■ UIT TE WERKEN ■
**1)** Beantwoord de volgende vragen aan de hand van de tekst over de taak van de rechter:
(a) Welke andere vorm van de spreuk wordt volgens de tekst soms ook gegeven?
(b) Welke twee data staan bij de aangehaalde arresten van Cass.?
(c) Wat moet de rechter volgens de tekst toelaten als hij ambtshalve een regel opwerpt?
**2)** Noem alle voorwaarden die de tekst over de taak van de rechter opsomt na de woorden "op voorwaarde dat".
**3)** Zet de tekst over de taak van de rechter voort na de laatste zin.

Donne moi le fait, je te donnerai le droit
Geef mij de feiten en ik geef u recht
verschaf mij, rechter, de feiten en ik geef u recht
geef mij de feiten dan geef ik u het recht.
soms ook gegeven als "Narra mihi factum, narro tibi ius"
De rechter is verplicht een geschil te beslechten conform de rechtsregels die op het geschil van toepassing zijn, onafgezien of deze rechtsregels nu worden opgeworpen door de partijen of niet, onafgezien of de regel nu de openbare orde of het dwingend recht raakt, met de enige beperking dat voor zover de rechter een regel dan ambtshalve opwerpt hij de rechten van de verdediging dient te eerbiedigen en aldus de partijen dient toe te laten om op dit ambtshalve ingeroepen middel te pleiten of te concluderen.
De rechter die zijn beslissing baseert op elementen waarvan de partijen, gelet op het verloop van het debat, mochten verwachten dat hij ze bij zijn beoordeling zou betrekken en waarover de partijen tegenspraak hebben kunnen voeren, miskent het recht van verdediging niet.
De rechter is gehouden het geschil te beslechten overeenkomstig de daarop toepasselijke rechtsregels. Hij heeft de verplichting, mits eerbiediging van het recht van verdediging, ambtshalve de rechtsgronden op te werpen waarvan de toepassing geboden is door de feiten die door de partijen in het bijzonder worden aangevoerd tot staving van hun eisen (Cass. 24 maart 2006, AR C.05.0360.F, AC 2006, nr. 173; Cass. 9 mei 2008, AR C.06.0641.F, AC 2008, nr. 283).
De rechter is gehouden het geschil te beslechten overeenkomstig de rechtsregels die daarop van toepassing zijn. Hij moet de juridische aard en gevolgen van de door de partijen aangevoerde feiten en handelingen onderzoeken, en mag, ongeacht de juridische omschrijving die de partijen daaraan hebben gegeven of de rechtsgevolgen die zij daaraan hebben verbonden, de door hen aangevoerde redenen ambtshalve aanvullen, wijzigen of vervangen op voorwaarde dat hij geen betwisting opwerpt waarvan de partijen bij conclusie het bestaan hebben uitgesloten, enkel steunt op elementen die hem regelmatig zijn voorgelegd, het voorwerp van de vordering niet wijzigt en daarbij het recht van verdediging van de partijen niet miskent.

■ VASTGELEGDE GEGEVENS ■

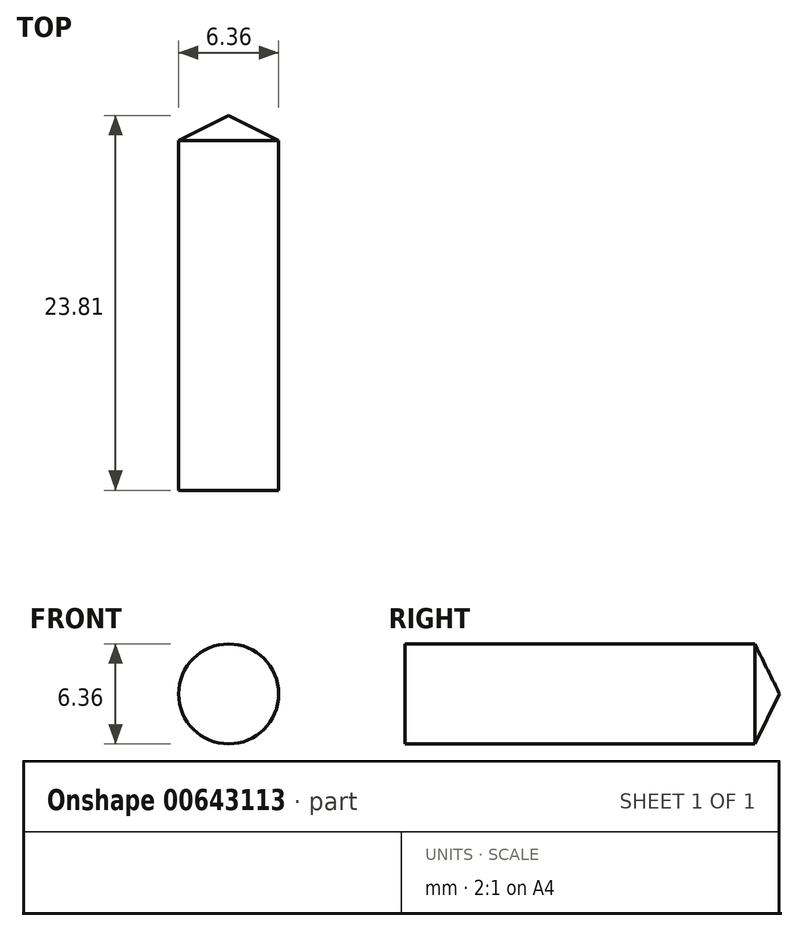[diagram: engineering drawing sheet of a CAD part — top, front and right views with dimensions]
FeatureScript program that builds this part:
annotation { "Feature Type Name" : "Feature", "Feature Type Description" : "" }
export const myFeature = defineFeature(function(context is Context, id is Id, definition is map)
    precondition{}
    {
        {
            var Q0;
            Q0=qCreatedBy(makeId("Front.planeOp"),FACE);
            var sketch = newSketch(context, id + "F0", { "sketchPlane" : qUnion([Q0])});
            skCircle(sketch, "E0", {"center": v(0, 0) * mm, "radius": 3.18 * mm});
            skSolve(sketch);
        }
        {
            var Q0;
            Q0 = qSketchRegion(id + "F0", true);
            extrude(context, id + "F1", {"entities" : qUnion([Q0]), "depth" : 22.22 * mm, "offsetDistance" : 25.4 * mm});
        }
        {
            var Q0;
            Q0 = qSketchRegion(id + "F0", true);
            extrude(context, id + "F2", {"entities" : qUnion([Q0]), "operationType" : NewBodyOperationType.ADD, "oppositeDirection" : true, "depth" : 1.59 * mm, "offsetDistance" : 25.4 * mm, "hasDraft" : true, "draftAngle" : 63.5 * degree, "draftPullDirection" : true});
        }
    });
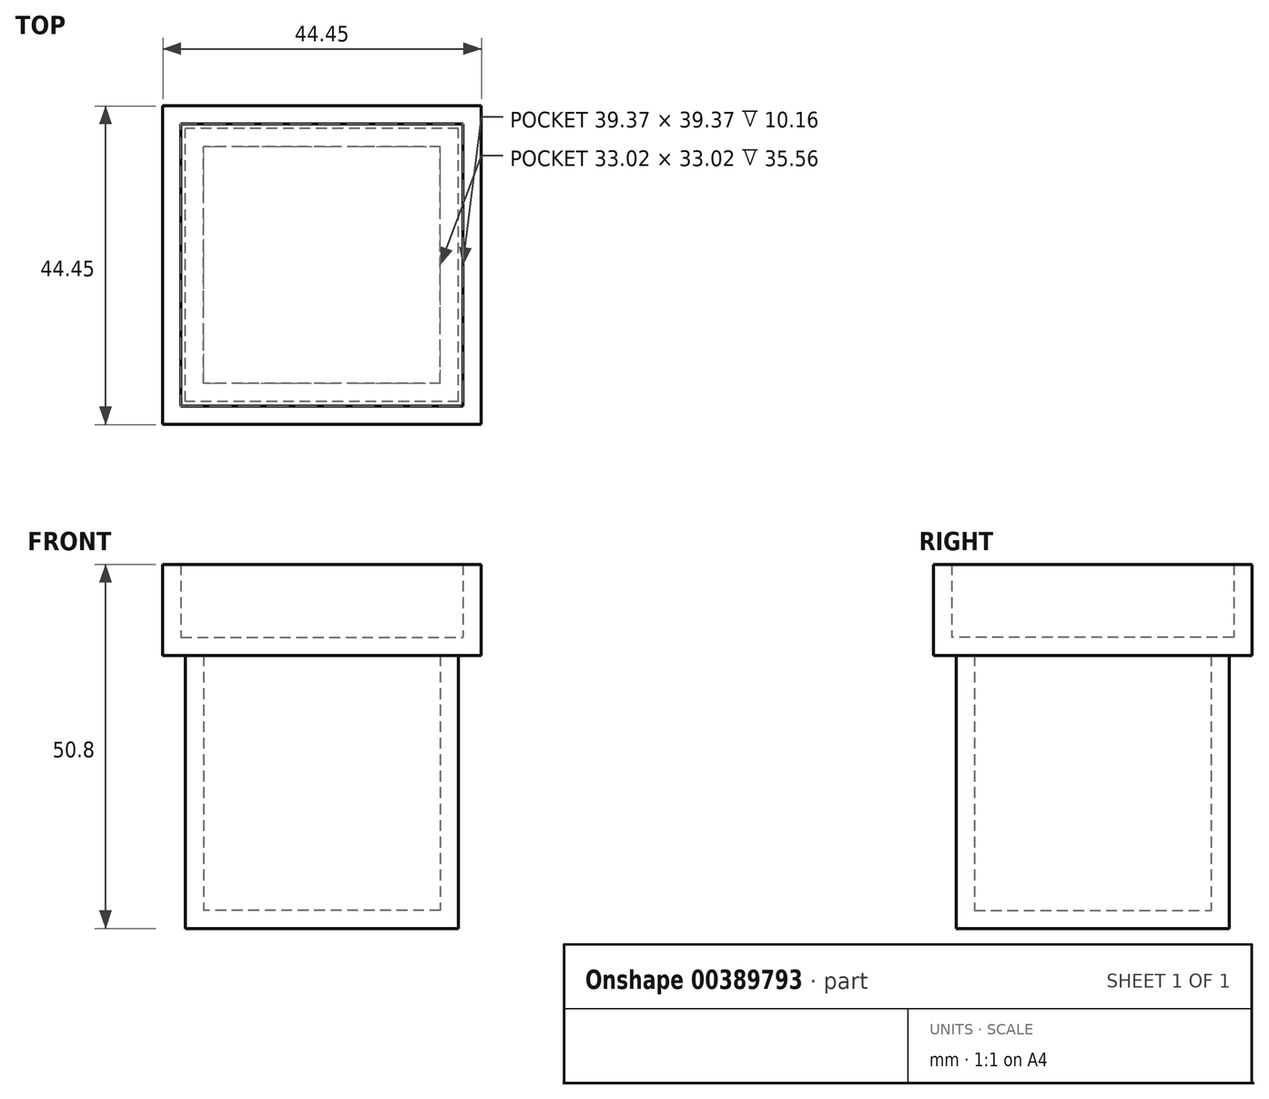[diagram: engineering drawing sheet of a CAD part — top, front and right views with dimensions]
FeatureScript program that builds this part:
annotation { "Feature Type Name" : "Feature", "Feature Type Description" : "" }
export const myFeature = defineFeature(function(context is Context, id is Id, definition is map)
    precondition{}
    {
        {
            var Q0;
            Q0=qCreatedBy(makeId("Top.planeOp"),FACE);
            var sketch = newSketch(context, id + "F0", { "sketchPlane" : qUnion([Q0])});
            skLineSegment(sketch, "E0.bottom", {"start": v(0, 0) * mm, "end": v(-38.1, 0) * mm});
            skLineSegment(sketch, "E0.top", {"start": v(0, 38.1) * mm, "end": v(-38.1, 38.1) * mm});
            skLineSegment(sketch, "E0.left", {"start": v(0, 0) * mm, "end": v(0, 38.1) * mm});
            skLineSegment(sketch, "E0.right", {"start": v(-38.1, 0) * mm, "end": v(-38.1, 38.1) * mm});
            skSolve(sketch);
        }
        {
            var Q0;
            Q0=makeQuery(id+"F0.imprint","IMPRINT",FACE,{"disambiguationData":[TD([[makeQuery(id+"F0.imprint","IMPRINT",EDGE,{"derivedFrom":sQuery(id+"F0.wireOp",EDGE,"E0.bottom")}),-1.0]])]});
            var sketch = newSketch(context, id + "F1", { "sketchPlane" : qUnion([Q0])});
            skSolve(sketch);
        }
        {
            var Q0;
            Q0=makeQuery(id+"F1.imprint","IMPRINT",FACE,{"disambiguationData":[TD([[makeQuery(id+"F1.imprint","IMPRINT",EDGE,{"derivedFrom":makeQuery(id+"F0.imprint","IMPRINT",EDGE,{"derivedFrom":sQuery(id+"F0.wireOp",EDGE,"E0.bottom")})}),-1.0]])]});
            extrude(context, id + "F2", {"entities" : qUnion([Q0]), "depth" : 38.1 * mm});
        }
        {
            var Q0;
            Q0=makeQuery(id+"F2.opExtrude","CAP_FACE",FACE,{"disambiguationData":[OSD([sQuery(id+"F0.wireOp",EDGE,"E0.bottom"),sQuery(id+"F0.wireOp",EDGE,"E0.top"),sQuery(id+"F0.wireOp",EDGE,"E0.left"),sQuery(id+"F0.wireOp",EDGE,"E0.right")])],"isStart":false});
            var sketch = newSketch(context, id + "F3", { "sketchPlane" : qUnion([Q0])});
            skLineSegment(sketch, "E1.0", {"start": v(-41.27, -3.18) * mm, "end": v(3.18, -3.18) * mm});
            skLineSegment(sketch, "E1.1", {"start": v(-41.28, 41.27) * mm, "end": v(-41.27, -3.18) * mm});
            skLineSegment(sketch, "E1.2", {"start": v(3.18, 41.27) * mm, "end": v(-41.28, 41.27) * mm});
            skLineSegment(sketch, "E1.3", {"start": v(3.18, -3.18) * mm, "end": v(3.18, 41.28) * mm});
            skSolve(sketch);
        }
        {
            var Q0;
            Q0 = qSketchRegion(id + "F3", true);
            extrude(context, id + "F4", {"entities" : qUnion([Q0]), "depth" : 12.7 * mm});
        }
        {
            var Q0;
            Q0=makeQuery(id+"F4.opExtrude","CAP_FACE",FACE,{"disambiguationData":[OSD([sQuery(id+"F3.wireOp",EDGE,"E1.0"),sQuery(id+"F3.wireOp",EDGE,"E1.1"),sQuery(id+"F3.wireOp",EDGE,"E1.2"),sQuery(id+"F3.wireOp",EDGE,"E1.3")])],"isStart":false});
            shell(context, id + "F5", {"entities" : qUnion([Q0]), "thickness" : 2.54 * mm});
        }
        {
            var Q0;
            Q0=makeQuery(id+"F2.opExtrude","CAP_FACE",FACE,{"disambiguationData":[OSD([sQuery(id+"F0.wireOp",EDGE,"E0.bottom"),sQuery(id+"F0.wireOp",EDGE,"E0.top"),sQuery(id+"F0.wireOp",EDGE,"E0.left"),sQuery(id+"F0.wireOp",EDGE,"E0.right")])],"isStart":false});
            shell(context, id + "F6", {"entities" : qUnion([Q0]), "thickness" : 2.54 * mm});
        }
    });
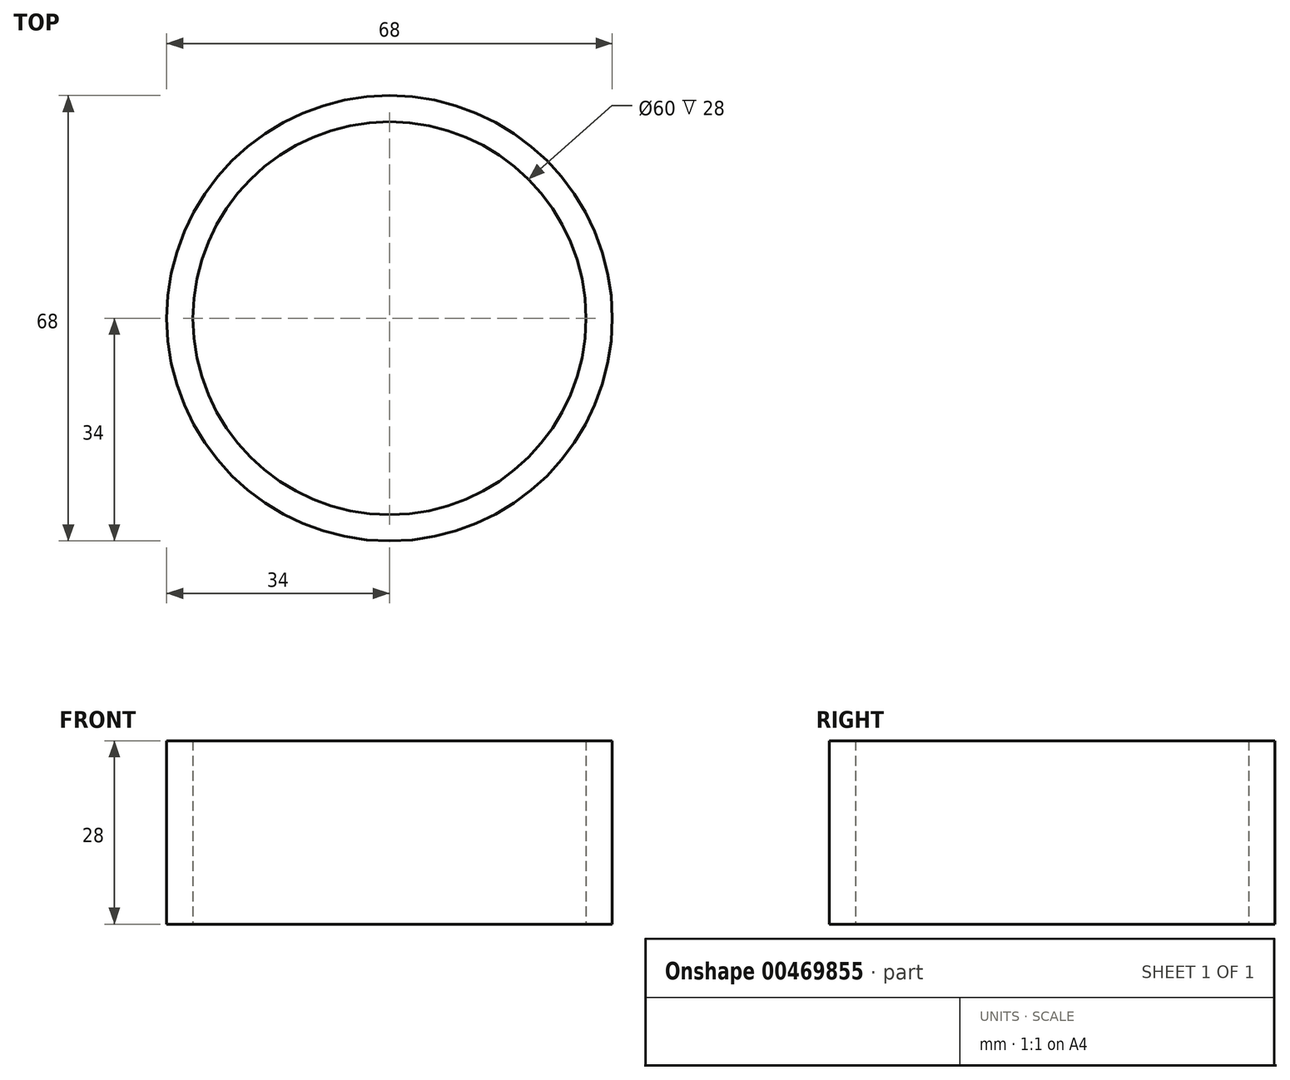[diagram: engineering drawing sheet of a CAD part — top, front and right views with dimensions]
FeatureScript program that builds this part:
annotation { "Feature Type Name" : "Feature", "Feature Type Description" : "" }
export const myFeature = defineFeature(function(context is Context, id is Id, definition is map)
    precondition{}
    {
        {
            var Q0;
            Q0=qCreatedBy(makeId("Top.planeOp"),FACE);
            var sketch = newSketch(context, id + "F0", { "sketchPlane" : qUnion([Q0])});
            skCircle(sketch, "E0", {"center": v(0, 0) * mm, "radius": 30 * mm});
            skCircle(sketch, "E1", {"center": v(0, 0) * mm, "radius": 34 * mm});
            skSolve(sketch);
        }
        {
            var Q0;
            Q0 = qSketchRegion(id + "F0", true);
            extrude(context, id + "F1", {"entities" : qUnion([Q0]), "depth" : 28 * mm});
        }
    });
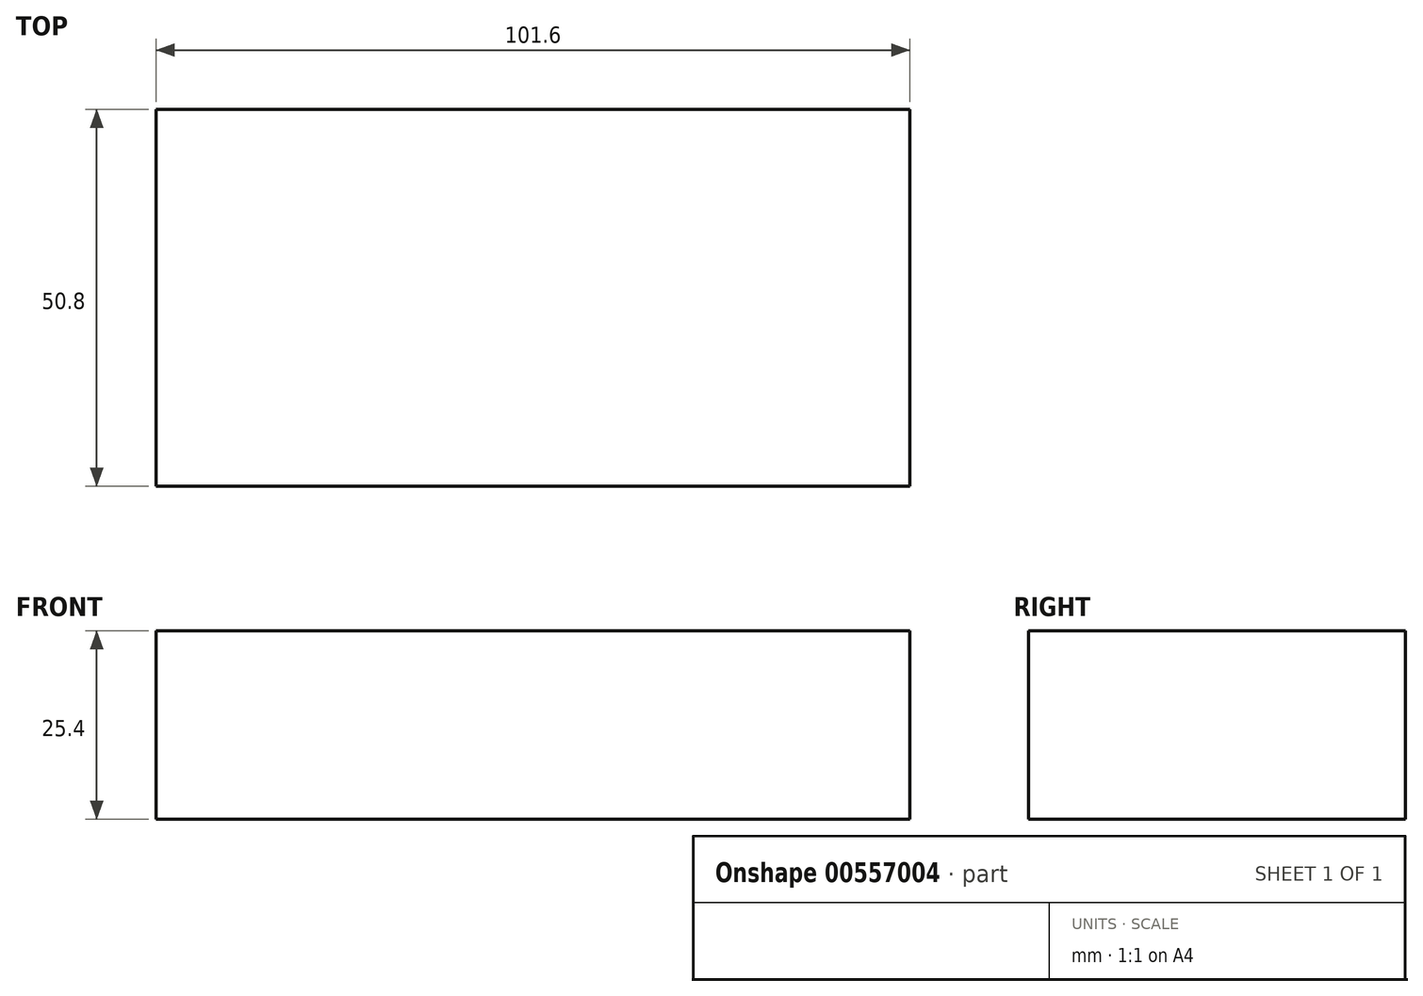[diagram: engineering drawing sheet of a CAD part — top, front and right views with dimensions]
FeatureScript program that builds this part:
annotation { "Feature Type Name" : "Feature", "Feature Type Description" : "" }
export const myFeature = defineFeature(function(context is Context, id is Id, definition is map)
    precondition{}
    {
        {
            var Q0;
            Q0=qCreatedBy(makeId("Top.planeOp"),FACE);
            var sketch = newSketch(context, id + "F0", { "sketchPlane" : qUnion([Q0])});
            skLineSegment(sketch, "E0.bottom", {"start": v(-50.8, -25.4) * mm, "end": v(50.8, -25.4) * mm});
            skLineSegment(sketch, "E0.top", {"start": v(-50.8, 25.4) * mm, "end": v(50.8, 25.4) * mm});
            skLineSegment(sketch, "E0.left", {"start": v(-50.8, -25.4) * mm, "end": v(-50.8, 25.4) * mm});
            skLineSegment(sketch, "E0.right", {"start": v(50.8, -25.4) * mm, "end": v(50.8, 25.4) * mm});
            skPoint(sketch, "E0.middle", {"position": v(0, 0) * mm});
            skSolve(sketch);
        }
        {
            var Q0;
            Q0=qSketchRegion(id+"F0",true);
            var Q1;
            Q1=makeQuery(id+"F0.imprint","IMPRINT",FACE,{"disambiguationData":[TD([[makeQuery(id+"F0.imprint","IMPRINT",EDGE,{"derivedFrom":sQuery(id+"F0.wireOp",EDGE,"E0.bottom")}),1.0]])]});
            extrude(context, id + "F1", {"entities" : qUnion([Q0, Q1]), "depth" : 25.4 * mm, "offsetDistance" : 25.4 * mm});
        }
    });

■ ANTWOORDEN PER OPDRACHT ■
**1)**
(a) "Narra mihi factum, narro tibi ius"
(b) 24 maart 2006 en 9 mei 2008
(c) Hij moet de partijen toelaten om op het ambtshalve ingeroepen middel te pleiten of te concluderen.

**2)**
- Hij werpt geen betwisting op waarvan de partijen bij conclusie het bestaan hebben uitgesloten.
- Hij steunt enkel op elementen die hem regelmatig zijn voorgelegd.
- Hij wijzigt het voorwerp van de vordering niet.
- Hij miskent daarbij het recht van verdediging van de partijen niet.

**3)**
De rechter heeft de plicht ambtshalve de rechtsgronden op te werpen waarvan de toepassing geboden is door de feiten die de partijen in het bijzonder hebben aangevoerd tot staving van hun vorderingen of hun verweer.
Dit betekent niet dat de rechter is gehouden alle in het licht van de vaststaande feiten van het geschil mogelijke doch niet-aangevoerde rechtsregels op hun mogelijke toepassing te onderzoeken, maar enkel dat hij, met eerbiediging van het recht van verdediging, de toepasselijkheid moet onderzoeken van de niet-aangevoerde rechtsregels die zich door de feiten zoals zij in het bijzonder worden aangevoerd, onmiskenbaar aan hem opdringen.
Het beschikkingsbeginsel daarentegen is:
het recht van partijen in burgerlijke zaken om de grenzen van het geschil zelf te bepalen met verbod voor de rechter ambtshalve de oorzaak van een vordering te wijzigen zonder de heropening van het debat te bevelen: Zie artikel 1138, 2°, van het Gerechtelijk Wetboek, dat het beschikkingsbeginsel inhoudt maar een beperktere draagwijdte heeft dan dit beginsel.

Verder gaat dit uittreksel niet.